The specifics of Si micropowders A to D shown in the Table 1 are as follows.

A: Si powder, average particle diameter D50: 12 µm
B: Si powder, average particle diameter D50: 1.6 µm
C: Si powder, average particle diameter D50: 8.2 µm
D: Si powder, average particle diameter D50: 6.8 µm

From the results of the Table 1 and Figs. 1A and 1B, the followings are evident.

(1) In Examples 1 to 20, the specific resistance was about twice or more and the iron loss was significantly decreased, as compared to Comparative Examples 1 and 2, conventional materials.
Furthermore, in Examples 1 to 20, the specific resistance was twice or more as compared to the specific resistance 60 to 80 µΩ·cm of the conventionally-used electromagnetic steel plate, which was made of melted metals, in which Si (3 to 6.5 % by mass) was evenly dispersed, which shows the effect of increasing in the specific resistance by Si-rich among the particles.
(2) As is apparent from Examples 1 to 4, 5 to 8, 9 to 10, 11 and 12, when the Si micropowder having an average particle diameter of about from 1/10 to 1/100 of the raw material powder was mixed, similar properties were obtained irrespective of the average particle diameter of the Si micropowder.
(3) With respect to the range of the amount of Si, the following may be considered.
From Comparative Example 3, when Si is 1 % by mass, the specific resistance is 110 µΩ·cm, which is similar to that of the conventional materials (Comparative Examples 1 and 2), and any effect may not be obtained. In Examples 13 to 16 in which Si was 6 % by mass, molding property was deteriorated and density and saturated magnetic flux density also tended to be decreased as compared to other examples, which was a limitation as an extent. Therefore, it is suitable that Si is 2 to 6 % by mass.
(4) As shown in Figs. 1A and 1B, it is apparent that the Si component is concentrated among vicinity the particles in the metal powder in the Examples.
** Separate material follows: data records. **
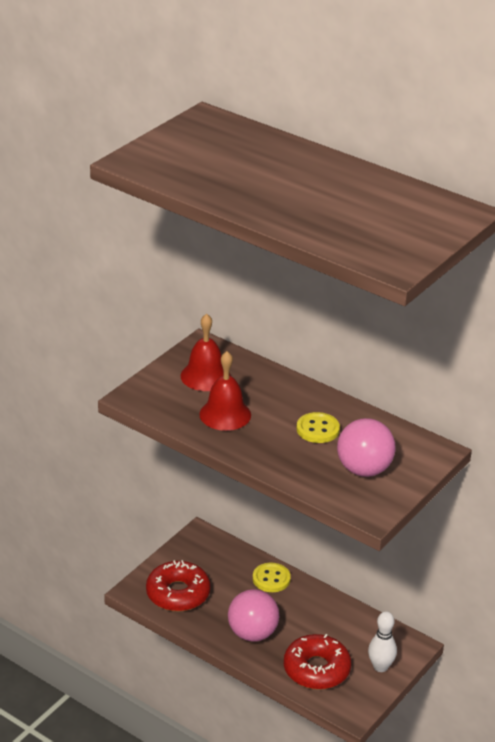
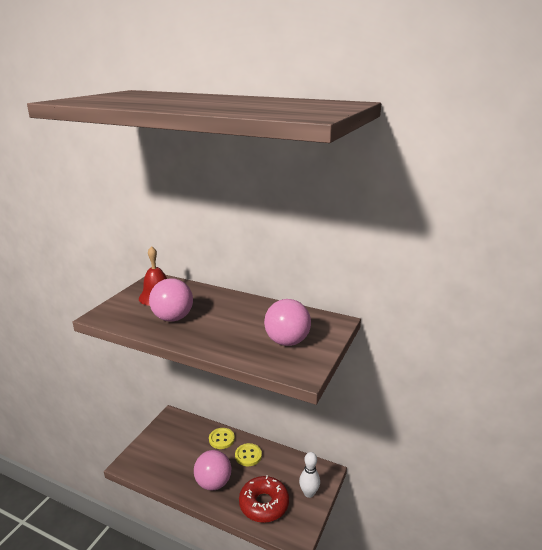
camera: 10 degrees left, 10 degrees down
red donut [146,560,211,612] -> none
red bell [199,351,251,431] -> pink ball [149,278,193,322]
yellow button [297,412,340,443] -> yellow button moved to [235,443,262,466]

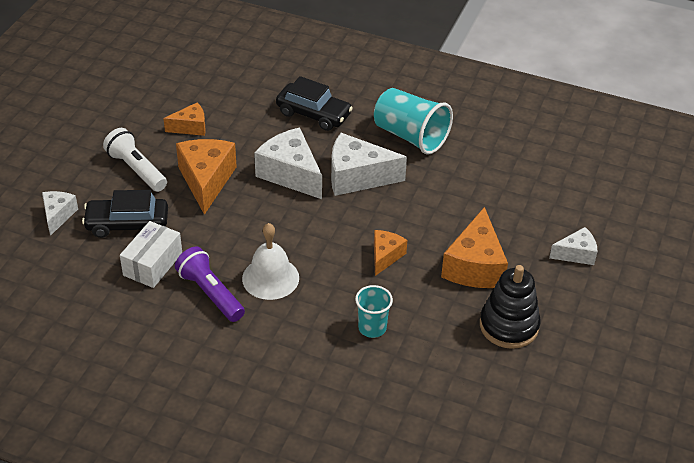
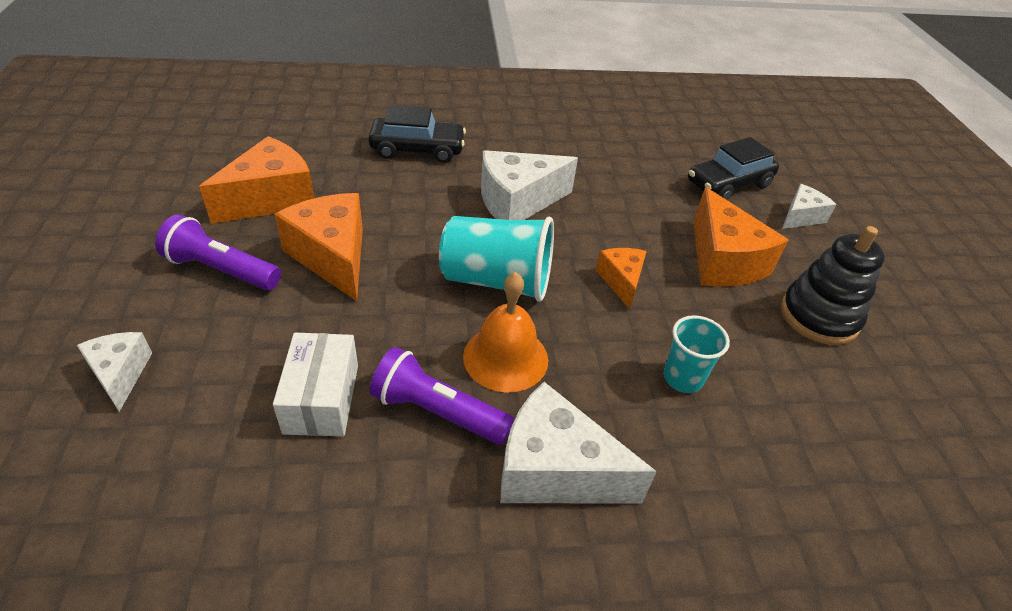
camera: 30 degrees left, 0 degrees up
black car [82,190,168,238] -> black car moved to [688,137,779,200]
white flashlight [103,128,167,192] -> purple flashlight [155,214,281,290]
orange cheese [163,103,206,136] -> orange cheese [199,136,314,224], size x1.76
white bell [242,223,299,300] -> orange bell [463,272,548,393]
white cheese [254,127,322,199] -> white cheese moved to [500,382,657,504]
turquoise cup [374,88,453,155] -> turquoise cup moved to [439,216,554,302]

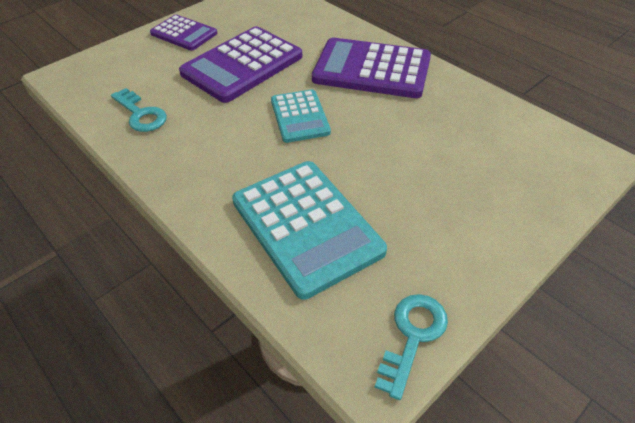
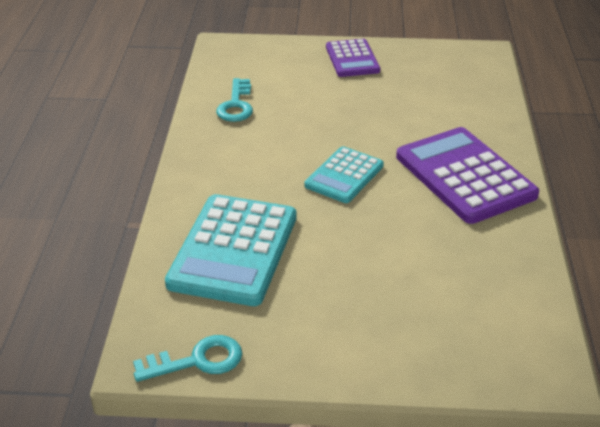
camera: 45 degrees right, 10 degrees down
purple calculator [179,26,303,103] -> none

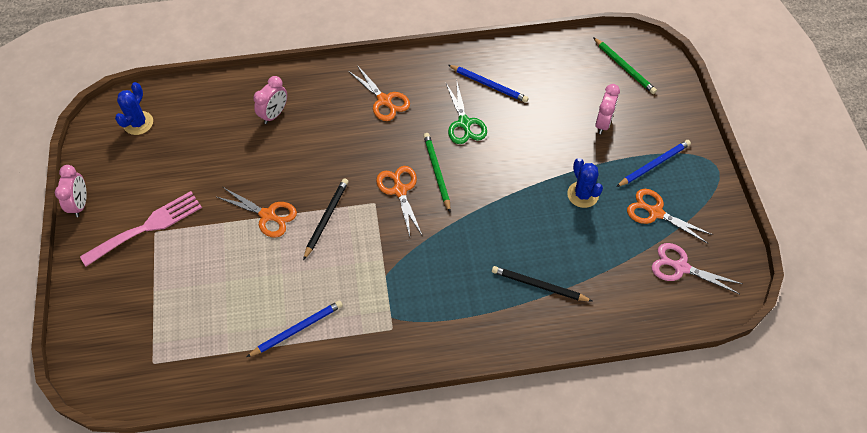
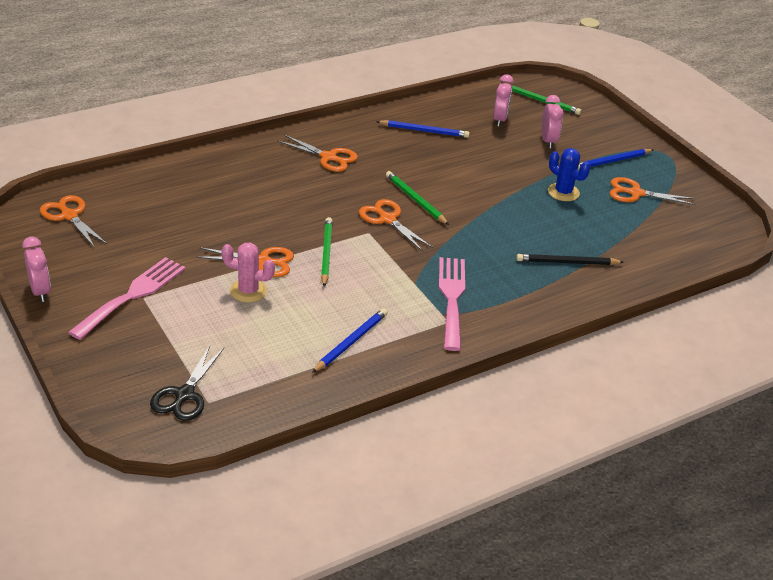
camera: 25 degrees left, 20 degrees down
blue cactus [115,82,153,135] -> orange scissors [40,195,108,248]
pink clock [253,76,287,124] -> pink clock moved to [493,74,514,127]
black pencil [303,178,348,260] -> green pencil [321,217,333,287]
green scissors [446,83,487,144] -> none
blue pencil [616,140,691,187] -> blue pencil turned 150 degrees counterclockwise [578,149,654,170]
pink scissors [652,243,743,294] -> none
none -> black scissors [150,346,224,421]
none -> pink cactus [222,243,275,303]
none -> pink fork [439,257,465,351]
The not disclosure of Japanese Patent Application No. 2007-134488 is incorporated into this specification.

Claims

A sintered soft magnetic powder molded body made of a composition comprising
2 to 6 % by mass of Si,

44 to 50 % by mass of Ni,
balance Fe and inevitable impurities, wherein the Si is unevenly distributed among particles and the concentration of Si existing among metal particles or alloy particles is higher than the concentration of Si existing in the metal particles or alloy particles.
The sintered soft magnetic powder molded body according to claim 1, which has been prepared by mixing a metal powder comprising at least Fe and Ni with an Si powder having an average particle diameter of from 1/10 to 1/100 of the average particle diameter of the metal powder, and molding and sintering using the obtained mixture.
The sintered soft magnetic powder molded body according to claim 2, wherein the metal powder comprises 44 to 53.2 % by mass of Ni.
The sintered soft magnetic powder molded body according to claim 2, wherein the metal powder is an atomized powder.
The sintered soft magnetic powder molded body according to claim 1, wherein the Ni content is 48 to 50 % by mass and the Si content is 3 to 4 % by mass.
The sintered soft magnetic powder molded body according to claim 2, wherein the average particle diameter (D50) of the metal powder is from 1 to 300 µm.
The sintered soft magnetic powder molded body according to claim 4, wherein the atomized powder is a water-atomized powder.